Data records
════════════════

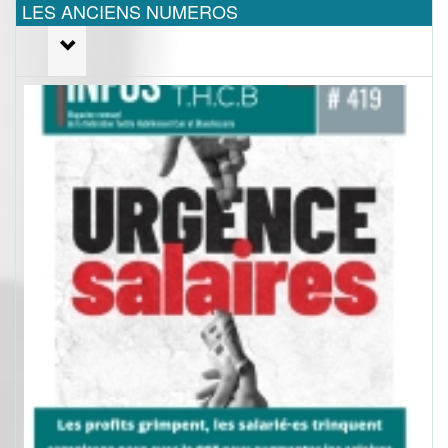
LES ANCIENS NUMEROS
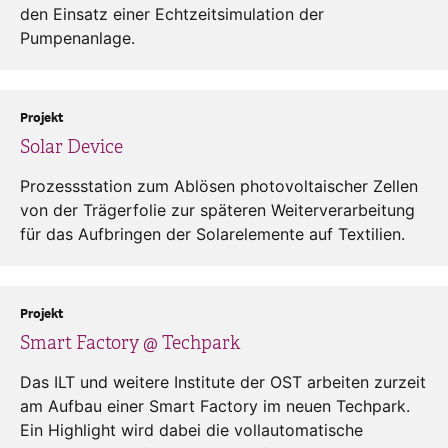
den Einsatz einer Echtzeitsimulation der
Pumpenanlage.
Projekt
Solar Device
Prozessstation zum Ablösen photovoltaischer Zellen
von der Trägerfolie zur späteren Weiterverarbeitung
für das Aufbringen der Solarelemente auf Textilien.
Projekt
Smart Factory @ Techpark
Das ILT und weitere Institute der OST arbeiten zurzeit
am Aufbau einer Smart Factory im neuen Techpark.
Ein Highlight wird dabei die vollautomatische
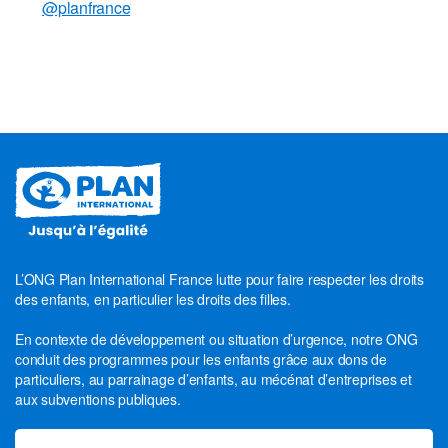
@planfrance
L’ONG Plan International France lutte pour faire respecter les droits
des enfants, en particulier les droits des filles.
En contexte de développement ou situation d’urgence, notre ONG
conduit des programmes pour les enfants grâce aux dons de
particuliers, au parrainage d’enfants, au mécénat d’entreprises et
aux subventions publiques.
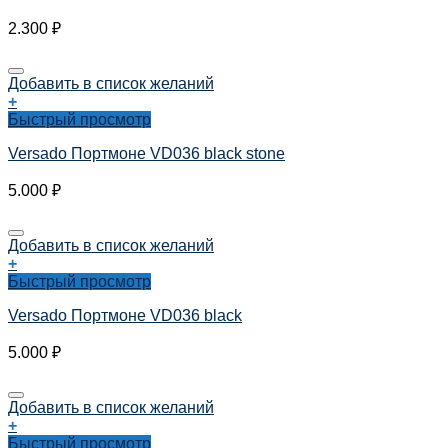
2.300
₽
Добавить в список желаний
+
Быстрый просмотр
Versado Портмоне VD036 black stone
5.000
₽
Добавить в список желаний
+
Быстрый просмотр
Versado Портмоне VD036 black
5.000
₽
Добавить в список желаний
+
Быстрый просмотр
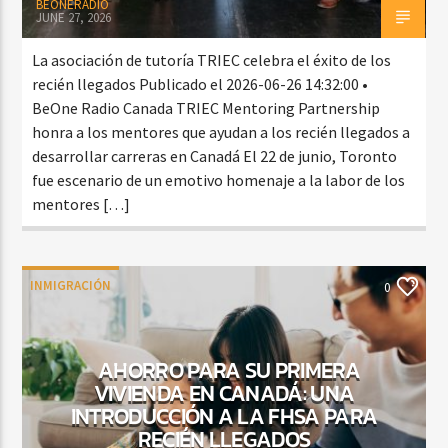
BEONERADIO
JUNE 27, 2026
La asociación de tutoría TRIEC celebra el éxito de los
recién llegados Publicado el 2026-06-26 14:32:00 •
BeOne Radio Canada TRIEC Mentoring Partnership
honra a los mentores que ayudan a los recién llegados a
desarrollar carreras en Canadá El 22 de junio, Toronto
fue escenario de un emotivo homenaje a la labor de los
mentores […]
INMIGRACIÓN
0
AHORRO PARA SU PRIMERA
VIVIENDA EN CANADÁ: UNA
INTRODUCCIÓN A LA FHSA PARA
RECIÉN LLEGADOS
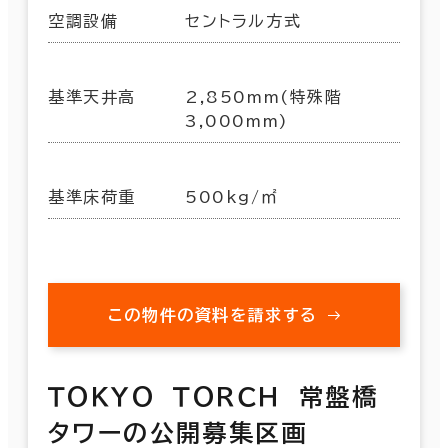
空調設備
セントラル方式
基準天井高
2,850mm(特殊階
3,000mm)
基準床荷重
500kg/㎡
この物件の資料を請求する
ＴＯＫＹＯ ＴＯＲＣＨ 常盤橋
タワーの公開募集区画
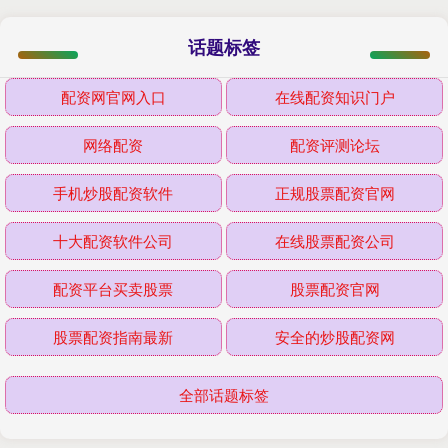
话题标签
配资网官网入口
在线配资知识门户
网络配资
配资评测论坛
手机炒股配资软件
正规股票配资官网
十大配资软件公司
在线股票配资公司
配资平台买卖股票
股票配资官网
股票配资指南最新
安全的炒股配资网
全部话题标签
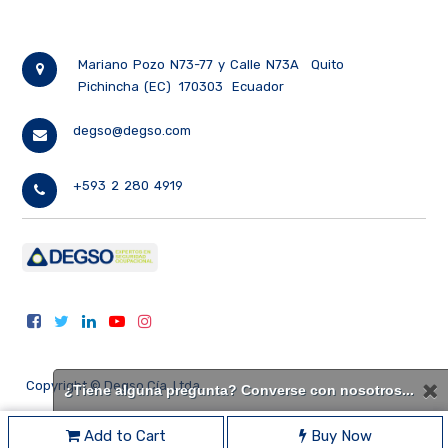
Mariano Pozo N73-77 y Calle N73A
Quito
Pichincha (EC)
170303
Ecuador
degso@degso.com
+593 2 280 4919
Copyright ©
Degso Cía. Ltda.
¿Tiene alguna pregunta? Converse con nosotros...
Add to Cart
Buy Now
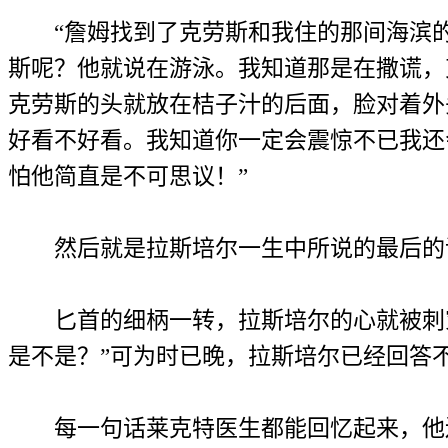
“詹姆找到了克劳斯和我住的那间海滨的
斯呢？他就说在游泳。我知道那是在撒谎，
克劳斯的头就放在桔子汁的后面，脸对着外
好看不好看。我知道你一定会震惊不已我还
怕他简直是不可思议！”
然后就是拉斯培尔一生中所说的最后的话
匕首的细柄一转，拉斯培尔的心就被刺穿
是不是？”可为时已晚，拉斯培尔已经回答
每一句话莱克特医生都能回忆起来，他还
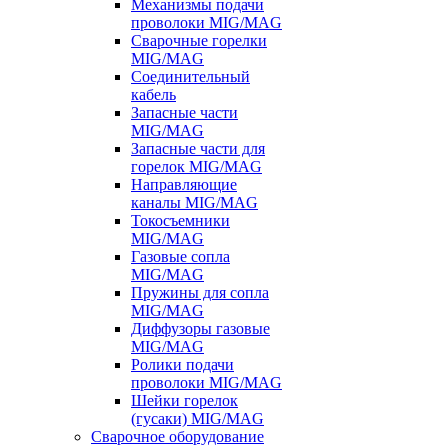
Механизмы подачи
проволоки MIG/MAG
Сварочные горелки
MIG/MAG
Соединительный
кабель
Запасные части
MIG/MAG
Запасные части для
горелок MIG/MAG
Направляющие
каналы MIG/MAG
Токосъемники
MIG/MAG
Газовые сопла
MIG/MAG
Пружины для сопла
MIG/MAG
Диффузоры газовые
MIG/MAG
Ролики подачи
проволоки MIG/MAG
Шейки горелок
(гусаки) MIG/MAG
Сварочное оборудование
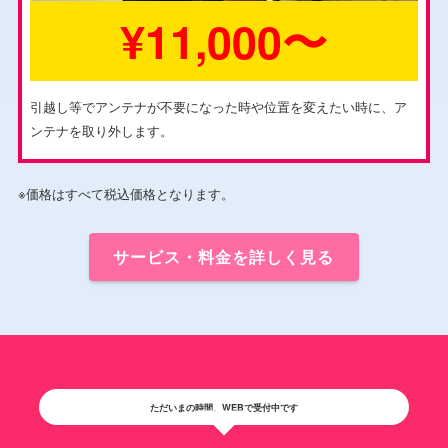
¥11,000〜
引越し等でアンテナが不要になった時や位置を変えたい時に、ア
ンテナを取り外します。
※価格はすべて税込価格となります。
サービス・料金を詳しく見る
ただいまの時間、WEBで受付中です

════════════════

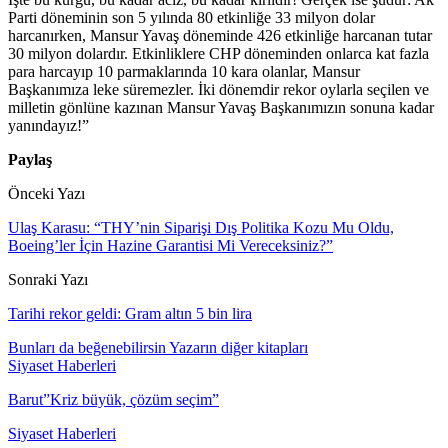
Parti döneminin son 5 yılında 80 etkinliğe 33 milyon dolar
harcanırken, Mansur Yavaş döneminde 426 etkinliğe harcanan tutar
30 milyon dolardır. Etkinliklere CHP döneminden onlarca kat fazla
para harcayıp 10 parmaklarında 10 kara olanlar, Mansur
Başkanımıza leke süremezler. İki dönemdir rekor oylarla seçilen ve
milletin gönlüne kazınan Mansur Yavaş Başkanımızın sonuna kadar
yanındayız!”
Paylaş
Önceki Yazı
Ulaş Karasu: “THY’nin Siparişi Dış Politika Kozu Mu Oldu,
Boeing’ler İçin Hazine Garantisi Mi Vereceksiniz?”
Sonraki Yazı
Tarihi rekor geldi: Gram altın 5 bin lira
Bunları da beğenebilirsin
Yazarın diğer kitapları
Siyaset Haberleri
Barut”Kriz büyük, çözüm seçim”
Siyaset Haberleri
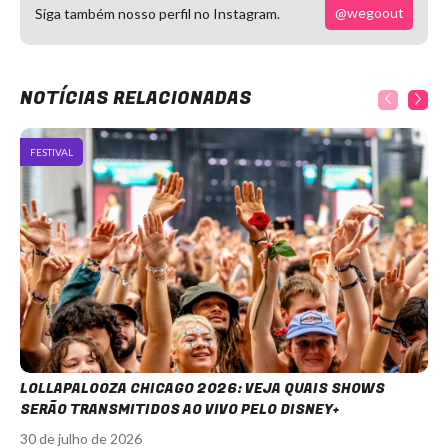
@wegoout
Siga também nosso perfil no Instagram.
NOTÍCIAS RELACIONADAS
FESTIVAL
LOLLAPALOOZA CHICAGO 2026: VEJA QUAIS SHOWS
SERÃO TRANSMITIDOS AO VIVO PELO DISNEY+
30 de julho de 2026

════════════════

## Task to complete
Return the lines running from the line with "LES ANCIENS NUMEROS" up to and including the line with "Ein Highlight wird dabei die vollautomatische", unchanged and in the same order, leaving out the pictures.

## Problem solution
LES ANCIENS NUMEROS
den Einsatz einer Echtzeitsimulation der
Pumpenanlage.
Projekt
Solar Device
Prozessstation zum Ablösen photovoltaischer Zellen
von der Trägerfolie zur späteren Weiterverarbeitung
für das Aufbringen der Solarelemente auf Textilien.
Projekt
Smart Factory @ Techpark
Das ILT und weitere Institute der OST arbeiten zurzeit
am Aufbau einer Smart Factory im neuen Techpark.
Ein Highlight wird dabei die vollautomatische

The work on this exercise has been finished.